CLES for Working Hours
Compute the CLES for the weekday versus weekend programmer-hours comparison. Write exactly one sentence interpreting the result in plain English, using language that a project manager who has never taken a statistics course would understand. Then write one sentence explaining why CLES is easier to communicate to that audience than Cohen's d.
Small Effect, No Significance
Construct a synthetic dataset in Python where Cohen's d is approximately 0.8 (a large effect by Cohen's guidelines) but the t-test produces p > 0.05. Report the sample size you needed to make this happen. Explain in one sentence what this demonstrates about the relationship between effect size and statistical significance.
Effect Size for Prechelt Data
From the Prechelt data analyzed in the first lesson, pick one statistically significant p-value you found earlier (e.g., a comparison between two languages on work hours). Compute Cohen's d for that comparison. Write one sentence describing whether the effect size strengthens or weakens the claim that the difference is practically important for a team deciding which language to use.

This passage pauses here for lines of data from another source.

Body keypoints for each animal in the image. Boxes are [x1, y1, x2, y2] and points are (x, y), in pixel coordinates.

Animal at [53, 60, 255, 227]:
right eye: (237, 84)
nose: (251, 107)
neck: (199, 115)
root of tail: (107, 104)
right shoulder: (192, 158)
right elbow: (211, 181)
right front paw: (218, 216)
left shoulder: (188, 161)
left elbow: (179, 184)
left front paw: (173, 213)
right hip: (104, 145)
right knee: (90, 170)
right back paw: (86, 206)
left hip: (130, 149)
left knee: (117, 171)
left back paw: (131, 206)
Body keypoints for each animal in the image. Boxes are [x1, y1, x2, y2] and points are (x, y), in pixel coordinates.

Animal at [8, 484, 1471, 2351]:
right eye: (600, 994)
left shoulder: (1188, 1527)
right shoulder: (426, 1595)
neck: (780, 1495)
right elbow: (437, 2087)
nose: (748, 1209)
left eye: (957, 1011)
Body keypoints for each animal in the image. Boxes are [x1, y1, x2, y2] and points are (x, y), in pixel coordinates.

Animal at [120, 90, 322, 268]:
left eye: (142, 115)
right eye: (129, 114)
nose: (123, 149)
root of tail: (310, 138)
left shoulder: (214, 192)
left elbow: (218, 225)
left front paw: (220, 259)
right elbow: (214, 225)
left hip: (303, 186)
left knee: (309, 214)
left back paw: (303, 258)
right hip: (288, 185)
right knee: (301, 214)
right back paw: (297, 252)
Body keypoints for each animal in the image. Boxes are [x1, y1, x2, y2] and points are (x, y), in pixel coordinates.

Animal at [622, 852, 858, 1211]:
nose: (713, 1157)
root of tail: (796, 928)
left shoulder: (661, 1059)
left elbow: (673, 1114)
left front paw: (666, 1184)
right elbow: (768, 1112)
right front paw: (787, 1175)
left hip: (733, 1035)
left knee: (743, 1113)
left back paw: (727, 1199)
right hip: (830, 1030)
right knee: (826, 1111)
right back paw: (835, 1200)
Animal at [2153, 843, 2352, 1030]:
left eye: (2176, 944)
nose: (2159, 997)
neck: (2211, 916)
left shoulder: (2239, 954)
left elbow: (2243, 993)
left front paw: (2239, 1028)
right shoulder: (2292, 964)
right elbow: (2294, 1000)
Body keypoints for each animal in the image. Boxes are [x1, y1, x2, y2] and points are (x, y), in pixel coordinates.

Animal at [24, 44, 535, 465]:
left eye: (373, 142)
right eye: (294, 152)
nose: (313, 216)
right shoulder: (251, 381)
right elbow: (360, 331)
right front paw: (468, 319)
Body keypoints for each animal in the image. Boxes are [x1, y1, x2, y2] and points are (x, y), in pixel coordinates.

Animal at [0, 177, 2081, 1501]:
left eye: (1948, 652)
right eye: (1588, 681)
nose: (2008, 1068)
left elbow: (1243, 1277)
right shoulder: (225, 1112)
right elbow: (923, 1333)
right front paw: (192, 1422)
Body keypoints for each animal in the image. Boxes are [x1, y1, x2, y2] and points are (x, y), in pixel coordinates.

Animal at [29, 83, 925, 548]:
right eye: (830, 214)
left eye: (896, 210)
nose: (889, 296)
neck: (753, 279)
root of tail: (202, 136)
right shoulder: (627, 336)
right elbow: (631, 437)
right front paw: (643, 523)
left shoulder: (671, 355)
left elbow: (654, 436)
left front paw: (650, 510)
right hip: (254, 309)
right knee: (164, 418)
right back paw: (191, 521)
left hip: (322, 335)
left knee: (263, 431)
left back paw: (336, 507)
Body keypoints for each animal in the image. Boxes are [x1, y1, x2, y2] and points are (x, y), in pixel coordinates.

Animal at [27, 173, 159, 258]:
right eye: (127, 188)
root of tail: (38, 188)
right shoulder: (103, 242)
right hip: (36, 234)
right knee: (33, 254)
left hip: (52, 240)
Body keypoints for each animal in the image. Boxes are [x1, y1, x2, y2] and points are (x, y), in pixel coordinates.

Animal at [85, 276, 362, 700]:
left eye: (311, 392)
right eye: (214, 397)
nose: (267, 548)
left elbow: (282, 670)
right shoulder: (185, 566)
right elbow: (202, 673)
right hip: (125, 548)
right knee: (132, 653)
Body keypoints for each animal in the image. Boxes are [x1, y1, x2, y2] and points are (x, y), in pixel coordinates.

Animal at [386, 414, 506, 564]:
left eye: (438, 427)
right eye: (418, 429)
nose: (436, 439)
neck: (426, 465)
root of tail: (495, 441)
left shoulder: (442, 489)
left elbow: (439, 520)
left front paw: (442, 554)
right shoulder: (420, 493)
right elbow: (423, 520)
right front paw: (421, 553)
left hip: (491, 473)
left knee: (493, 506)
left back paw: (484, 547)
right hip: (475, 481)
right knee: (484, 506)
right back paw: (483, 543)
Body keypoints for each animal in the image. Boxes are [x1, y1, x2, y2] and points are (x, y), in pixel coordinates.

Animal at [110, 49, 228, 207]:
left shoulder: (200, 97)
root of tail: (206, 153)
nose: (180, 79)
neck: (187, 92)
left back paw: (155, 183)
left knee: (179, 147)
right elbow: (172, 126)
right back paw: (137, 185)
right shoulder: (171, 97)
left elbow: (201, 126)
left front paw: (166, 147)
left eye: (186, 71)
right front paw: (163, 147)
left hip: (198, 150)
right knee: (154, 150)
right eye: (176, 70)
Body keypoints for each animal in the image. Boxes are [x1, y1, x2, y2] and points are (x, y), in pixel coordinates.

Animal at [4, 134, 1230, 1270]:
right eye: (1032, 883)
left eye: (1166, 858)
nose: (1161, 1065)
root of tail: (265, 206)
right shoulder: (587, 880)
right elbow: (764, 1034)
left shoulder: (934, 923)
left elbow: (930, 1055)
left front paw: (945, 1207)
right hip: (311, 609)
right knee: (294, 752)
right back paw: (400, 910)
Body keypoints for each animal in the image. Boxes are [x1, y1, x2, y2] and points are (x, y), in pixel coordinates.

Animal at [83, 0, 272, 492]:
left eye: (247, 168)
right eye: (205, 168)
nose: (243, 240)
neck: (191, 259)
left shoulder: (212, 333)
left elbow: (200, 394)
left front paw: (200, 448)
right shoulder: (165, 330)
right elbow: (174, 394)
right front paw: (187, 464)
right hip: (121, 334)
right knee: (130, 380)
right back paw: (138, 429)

Cliff's Delta Table for TDD Outcomes
Using the Fucci TDD dataset, compute Cliff's delta for all three outcome variables (TESTS,
QLTY, and PROD). Present the results as a Polars dataframe with columns outcome,
cliffs_delta, and label, where label is one of "negligible" (|delta| < 0.147),
"small" (< 0.33), "medium" (< 0.474), or "large" (≥ 0.474). Write one sentence summarizing
what the table implies for a development team considering whether to adopt TDD.